I don't think that it's necessary to try to keep track of how many mississppis they're at throughout the match. That would be stupid. I'm just using this temporarily unit for 1/5th of a shield as it is appropriate for this purpose and for learning the rhythmic relationship.


Character Vulnerability
(obv easier after more time than listed)

* Fox is vulnerable below (uptilt @ 2 mississippi) and above (sh upair @ 2 mississippi)
* Falco is vulnerable below (uptilt @ 1 mississippi) and above (sh upair @ 1 mississippi)
* Marth is vulnerable below(rear) (uptilt @ 1 mississippi) and above (sh upair @ fresh shield)
* Sheik is vulnerable below(rear) (uptilt @ 1 mississippi) and above (sh upair @ 2 mississippi)
* Falcon is vulnerable below(rear) (uptilt @ 1 mississippi) and above (sh upair @ 3 mississippi)
* Peach is vulnerable below(rear) (uptilt @ fresh shield) and above (sh upair @ 3 mississippi)
* Puff's ears/hands are vulnerable @ 1 mississippi, her peripheral @ 2 mississippi


Shieldpokes on Platforms

* FH nair shieldpokes from below exceedingly easily.

* Upair can almost always shieldpoke from below but you have to FH up at a diagonal past their shield tangentially and nick their feet (really hard vs fresh shield).

* after 1 mississippi or so bair and upair start to sheildpoke from below reliably.

* delayed rising pound can clip behind a shield.
* Generally speaking I recommend aiming for the back foot (easier on a lot of characters).

* Vs. shielddroppers you can aim for the opposite side that they favor. They’ll probably be buffering one direction a lot (I do right, myself). Aim for the left. Free poke. They probably won’t even notice.



PUNISHMENT METHODOLOGY

In order to get shieldpokes your opponent must sit in shield for long enough to be poked. This means that you need to either predict when they'll shield and/or condition them to shield longer. How can we accomplish this?

1) Recognize when they shield. If someone shields in response to something that probably indicates that they're willing and likely to do so again until something changes.

2) Practice ambiguous movement. With tight control you can make it very unclear exactly when you intend to hit a shield. This makes engagements take longer thereby draining a shield and potentially forcing out a reactable and panicked out of shield option.

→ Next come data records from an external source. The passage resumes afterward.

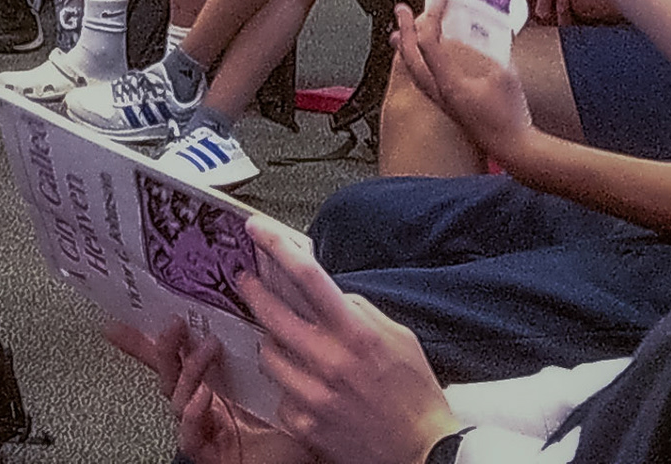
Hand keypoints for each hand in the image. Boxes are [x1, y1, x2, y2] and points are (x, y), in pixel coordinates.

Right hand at [103, 319, 297, 463]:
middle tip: (174, 324)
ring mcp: (205, 427)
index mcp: (212, 377)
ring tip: (206, 351)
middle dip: (164, 346)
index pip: (172, 354)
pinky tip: (203, 398)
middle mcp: (203, 400)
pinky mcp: (211, 453)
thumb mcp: (271, 366)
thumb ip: (257, 337)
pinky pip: (190, 437)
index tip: (115, 321)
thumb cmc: (292, 414)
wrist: (308, 449)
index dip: (141, 339)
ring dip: (188, 372)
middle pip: (168, 372)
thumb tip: (258, 291)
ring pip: (177, 399)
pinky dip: (193, 417)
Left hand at [242, 217, 462, 463]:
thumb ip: (359, 310)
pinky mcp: (307, 427)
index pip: (307, 276)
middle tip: (246, 281)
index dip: (277, 246)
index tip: (257, 229)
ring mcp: (315, 396)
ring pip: (269, 355)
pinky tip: (303, 386)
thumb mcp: (397, 336)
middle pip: (272, 313)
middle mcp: (330, 361)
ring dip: (272, 344)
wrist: (424, 453)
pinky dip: (288, 388)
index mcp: (355, 332)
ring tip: (284, 342)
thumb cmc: (414, 393)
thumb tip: (330, 293)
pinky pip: (280, 396)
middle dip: (253, 291)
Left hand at [394, 0, 535, 165]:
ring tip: (400, 33)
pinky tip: (423, 59)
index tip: (440, 0)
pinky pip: (422, 80)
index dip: (432, 17)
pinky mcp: (447, 107)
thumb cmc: (510, 117)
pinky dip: (418, 63)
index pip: (429, 43)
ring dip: (406, 48)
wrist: (514, 149)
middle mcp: (439, 94)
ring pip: (412, 72)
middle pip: (410, 58)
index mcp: (450, 84)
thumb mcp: (505, 73)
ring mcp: (441, 102)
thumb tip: (486, 34)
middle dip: (405, 30)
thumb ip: (492, 51)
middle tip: (402, 10)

3) Recognize and punish their out of shield habits. Until you demonstrate that an out of shield option is unsafe, the opponent will (consciously or not) continue to abuse it. Keep in mind that many of these will be in response to specific situations. They are likely to react differently to a falling bair on shield vs an upair or even a rising bair. Identifying an out of shield habit is a huge, two part advantage. First, you now have the opportunity to predict and punish it. A grab, aerial, jump, roll, etc all have specific punishes that you can then wield liberally for free advantages/stocks. Your first task is to profit off of this habit until they reel it back. Don't get ahead of yourself and give up these free advantages waiting for them to give you an uptilt before you're confident (as opposed to hoping) that they will. Once you've conditioned them to fear the OoS punish sitting in shield seems less dangerous than moving. NOW you have the freedom to engineer a poke on in extreme cases a break.


CLOSING

Ultimately I think that most jigglypuff players have poorly developed, very predictable, and almost solely habit-based on shield games. These interactions rarely look like the super-interesting and potentially pivotal key moments that they actually are with puff on the field.
Recall that the complex, bullet time mixup game with baits, feints, and timing mixups that we think of when we think of spacie shield pressure comes directly from mango's jigglypuff. The same concepts still apply. They're just sitting there waiting for puff players to recognize, internalize, and abuse.